Real Life CEP (StreamInsight) usage Scenarios
The need for high-throughput, low-latency processing of event streams is common to the following business scenarios:
Manufacturing process monitoring and control
Manufacturing Process Monitoring and Control
Manufacturing companies require low-latency data collection and analysis of plant-floor devices and sensors. The typical manufacturing scenario includes the following requirements:
Asset-based monitoring and aggregation of machine-born data.
Sensor-based observation of plant floor activities and output.
Observation and reaction through device controllers.
Ability to handle up to 10,000 data events per second.
Event and alert generation the moment something goes wrong.
Proactive, condition-based maintenance on key equipment.
Low-latency analysis of aggregated data (windowed and log-scales).
An optimal customer experience from a commercial Web site requires low-latency processing of user behavior and interactions at the site. The typical click stream analysis application includes the following requirements:
Ability to drive page layout, navigation, and presentation based on low-latency click stream analysis.
Ability to handle up to 100,000 data events per second during peak traffic times.
Immediate click-stream pattern detection and response with targeted advertising.
Algorithmic Trading in a Financial Services Environment
Algorithmic trading, with its high volume data processing needs, typically has the following requirements:
Ability to handle up to 100,000 data events per second.

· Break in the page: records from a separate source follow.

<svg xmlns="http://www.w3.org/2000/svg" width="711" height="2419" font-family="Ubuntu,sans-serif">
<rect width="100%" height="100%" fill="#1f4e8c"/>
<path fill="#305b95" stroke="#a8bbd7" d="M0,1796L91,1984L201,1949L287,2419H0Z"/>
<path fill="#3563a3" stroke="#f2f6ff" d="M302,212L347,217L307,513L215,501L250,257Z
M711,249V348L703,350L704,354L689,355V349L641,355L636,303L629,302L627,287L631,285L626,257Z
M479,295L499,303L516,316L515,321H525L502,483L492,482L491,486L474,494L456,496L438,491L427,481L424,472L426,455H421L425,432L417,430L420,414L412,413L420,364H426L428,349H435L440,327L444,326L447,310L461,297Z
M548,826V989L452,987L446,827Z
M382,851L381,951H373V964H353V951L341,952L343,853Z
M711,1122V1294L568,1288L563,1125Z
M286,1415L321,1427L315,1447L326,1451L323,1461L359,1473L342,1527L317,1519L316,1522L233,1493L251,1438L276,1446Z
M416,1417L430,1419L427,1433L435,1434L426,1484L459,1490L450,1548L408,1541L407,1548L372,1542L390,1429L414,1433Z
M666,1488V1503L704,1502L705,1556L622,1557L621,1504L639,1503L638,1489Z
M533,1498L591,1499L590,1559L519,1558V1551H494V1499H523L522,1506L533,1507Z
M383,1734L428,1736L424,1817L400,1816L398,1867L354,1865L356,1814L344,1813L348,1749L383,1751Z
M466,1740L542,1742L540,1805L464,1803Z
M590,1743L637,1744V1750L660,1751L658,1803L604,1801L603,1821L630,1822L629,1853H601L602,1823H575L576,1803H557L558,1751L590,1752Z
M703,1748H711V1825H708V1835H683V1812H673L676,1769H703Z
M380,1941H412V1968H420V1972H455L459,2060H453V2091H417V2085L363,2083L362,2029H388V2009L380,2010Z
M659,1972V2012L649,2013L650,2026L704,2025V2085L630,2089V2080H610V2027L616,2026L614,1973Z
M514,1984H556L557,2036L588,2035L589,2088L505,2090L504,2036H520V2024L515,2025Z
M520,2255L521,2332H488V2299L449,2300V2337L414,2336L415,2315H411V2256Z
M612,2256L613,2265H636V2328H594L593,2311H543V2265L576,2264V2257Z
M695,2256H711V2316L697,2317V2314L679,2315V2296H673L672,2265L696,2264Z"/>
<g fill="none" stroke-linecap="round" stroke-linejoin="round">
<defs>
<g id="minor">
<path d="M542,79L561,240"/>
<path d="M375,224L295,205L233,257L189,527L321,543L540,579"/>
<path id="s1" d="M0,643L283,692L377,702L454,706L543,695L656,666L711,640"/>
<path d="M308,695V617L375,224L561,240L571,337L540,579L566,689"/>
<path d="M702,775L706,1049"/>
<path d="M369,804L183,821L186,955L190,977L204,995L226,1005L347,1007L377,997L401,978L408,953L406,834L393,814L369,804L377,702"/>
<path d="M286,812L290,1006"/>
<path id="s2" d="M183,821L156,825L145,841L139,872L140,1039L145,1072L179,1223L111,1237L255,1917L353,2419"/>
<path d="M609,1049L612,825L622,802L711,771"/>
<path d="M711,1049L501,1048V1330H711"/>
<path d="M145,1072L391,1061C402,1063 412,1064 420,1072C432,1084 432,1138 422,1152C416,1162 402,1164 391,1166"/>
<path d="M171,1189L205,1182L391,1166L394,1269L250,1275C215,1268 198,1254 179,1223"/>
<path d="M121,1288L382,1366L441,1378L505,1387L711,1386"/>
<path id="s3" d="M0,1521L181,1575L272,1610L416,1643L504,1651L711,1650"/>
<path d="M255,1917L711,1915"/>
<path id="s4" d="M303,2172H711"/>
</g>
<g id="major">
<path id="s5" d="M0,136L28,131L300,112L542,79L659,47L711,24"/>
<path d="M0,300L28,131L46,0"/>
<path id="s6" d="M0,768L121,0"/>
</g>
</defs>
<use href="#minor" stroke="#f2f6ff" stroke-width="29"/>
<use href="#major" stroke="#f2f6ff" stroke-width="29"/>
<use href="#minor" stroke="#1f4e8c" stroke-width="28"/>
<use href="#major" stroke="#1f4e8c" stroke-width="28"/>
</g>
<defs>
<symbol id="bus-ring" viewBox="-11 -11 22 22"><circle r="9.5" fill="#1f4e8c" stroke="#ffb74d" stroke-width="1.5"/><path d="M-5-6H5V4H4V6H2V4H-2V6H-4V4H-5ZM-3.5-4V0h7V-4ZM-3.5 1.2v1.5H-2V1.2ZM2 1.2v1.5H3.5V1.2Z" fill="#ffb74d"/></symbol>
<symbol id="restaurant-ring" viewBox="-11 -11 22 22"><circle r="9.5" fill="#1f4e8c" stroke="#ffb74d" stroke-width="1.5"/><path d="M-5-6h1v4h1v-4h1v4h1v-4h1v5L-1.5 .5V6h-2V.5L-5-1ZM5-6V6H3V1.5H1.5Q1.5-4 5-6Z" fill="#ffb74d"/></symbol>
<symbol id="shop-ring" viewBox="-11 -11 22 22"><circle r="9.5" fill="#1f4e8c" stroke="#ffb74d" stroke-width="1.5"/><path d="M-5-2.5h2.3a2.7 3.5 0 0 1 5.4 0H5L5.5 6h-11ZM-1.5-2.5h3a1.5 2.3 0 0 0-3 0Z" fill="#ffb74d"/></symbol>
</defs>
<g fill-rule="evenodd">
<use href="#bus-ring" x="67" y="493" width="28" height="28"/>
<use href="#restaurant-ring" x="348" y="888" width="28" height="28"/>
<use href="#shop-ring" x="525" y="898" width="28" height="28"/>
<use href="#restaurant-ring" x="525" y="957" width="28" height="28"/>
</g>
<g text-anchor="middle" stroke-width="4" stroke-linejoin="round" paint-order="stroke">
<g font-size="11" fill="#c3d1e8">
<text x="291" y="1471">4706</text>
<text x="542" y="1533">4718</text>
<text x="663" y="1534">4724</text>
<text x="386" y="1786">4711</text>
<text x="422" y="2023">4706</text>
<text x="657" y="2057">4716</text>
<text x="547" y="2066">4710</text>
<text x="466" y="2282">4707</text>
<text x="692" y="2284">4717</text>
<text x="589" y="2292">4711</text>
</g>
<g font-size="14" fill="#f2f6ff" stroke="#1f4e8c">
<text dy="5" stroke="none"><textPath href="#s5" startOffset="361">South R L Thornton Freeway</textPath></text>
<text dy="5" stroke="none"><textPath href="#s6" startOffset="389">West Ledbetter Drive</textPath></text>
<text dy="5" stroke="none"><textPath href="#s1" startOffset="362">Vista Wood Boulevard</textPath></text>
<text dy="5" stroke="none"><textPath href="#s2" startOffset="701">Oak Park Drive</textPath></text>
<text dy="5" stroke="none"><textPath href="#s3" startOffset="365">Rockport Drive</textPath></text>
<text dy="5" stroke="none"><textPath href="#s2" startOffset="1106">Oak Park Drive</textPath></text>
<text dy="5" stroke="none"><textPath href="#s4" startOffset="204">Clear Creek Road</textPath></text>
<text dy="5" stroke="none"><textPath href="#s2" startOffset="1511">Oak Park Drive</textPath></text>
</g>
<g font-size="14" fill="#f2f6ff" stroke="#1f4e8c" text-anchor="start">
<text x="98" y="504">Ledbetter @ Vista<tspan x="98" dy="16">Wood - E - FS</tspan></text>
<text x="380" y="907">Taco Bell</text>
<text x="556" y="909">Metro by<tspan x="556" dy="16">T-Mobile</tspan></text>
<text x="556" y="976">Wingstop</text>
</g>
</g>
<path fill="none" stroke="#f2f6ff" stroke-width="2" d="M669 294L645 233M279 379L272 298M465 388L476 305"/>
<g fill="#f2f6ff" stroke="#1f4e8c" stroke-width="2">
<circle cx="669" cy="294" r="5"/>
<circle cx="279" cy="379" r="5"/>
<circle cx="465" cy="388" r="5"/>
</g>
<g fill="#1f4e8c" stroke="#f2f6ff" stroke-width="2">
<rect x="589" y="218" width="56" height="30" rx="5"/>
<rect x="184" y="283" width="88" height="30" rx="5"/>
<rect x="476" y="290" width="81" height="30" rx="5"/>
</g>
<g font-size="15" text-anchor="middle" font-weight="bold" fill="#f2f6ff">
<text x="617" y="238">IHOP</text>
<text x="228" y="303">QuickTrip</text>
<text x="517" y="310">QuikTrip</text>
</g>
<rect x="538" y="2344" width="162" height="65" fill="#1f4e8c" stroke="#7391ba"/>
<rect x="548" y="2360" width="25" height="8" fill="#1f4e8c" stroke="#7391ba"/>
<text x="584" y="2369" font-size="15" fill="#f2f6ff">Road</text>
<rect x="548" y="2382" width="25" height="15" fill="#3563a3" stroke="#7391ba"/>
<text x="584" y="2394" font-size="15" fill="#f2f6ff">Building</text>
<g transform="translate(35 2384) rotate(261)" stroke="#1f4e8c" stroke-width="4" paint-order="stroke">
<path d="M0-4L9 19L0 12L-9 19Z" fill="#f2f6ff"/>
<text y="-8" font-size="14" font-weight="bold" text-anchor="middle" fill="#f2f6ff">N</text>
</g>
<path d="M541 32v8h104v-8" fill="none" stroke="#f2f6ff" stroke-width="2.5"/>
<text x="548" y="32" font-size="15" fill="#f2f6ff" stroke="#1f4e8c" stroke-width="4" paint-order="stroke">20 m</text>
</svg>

Time-critical query processing.
Monitoring and capitalizing on current market conditions with very short windows of opportunity.
Smart filtering of input data.
Ability to define patterns over multiple data sources and over time to automatically trigger buy/sell/hold decisions for assets in a portfolio.
The utility sector requires an efficient infrastructure for managing electric grids and other utilities. These systems typically have the following requirements.
Immediate response to variations in energy or water consumption, to minimize or avoid outages or other disruptions of service.
Gaining operational and environmental efficiencies by moving to smart grids.
Multiple levels of aggregation along the grid.
Ability to handle up to 100,000 events per second from millions of data sources.
StreamInsight Server Architecture
The run-time component of Microsoft StreamInsight is the StreamInsight server. It consists of the core engine and the adapter framework. The adapter framework allows developers to create interfaces to event stores such as Web servers, devices or sensors, and stock tickers or news feeds; and to event sinks such as pagers, monitoring devices, KPI dashboards, trading stations, or databases. Incoming events are continuously streamed into standing queries in the StreamInsight server, which process and transform the data according to the logic defined in each query. The query result at the output can then be used to trigger specific actions.
The following illustration presents a high-level overview of the StreamInsight architecture.
Using Microsoft’s StreamInsight platform for complex event processing, one can develop robust event-driven applications with high-performance and scalability. This post was meant to serve as an overview of the capabilities of the technology – and also provide a real-life example (querying IIS log files across a server farm) using StreamInsight.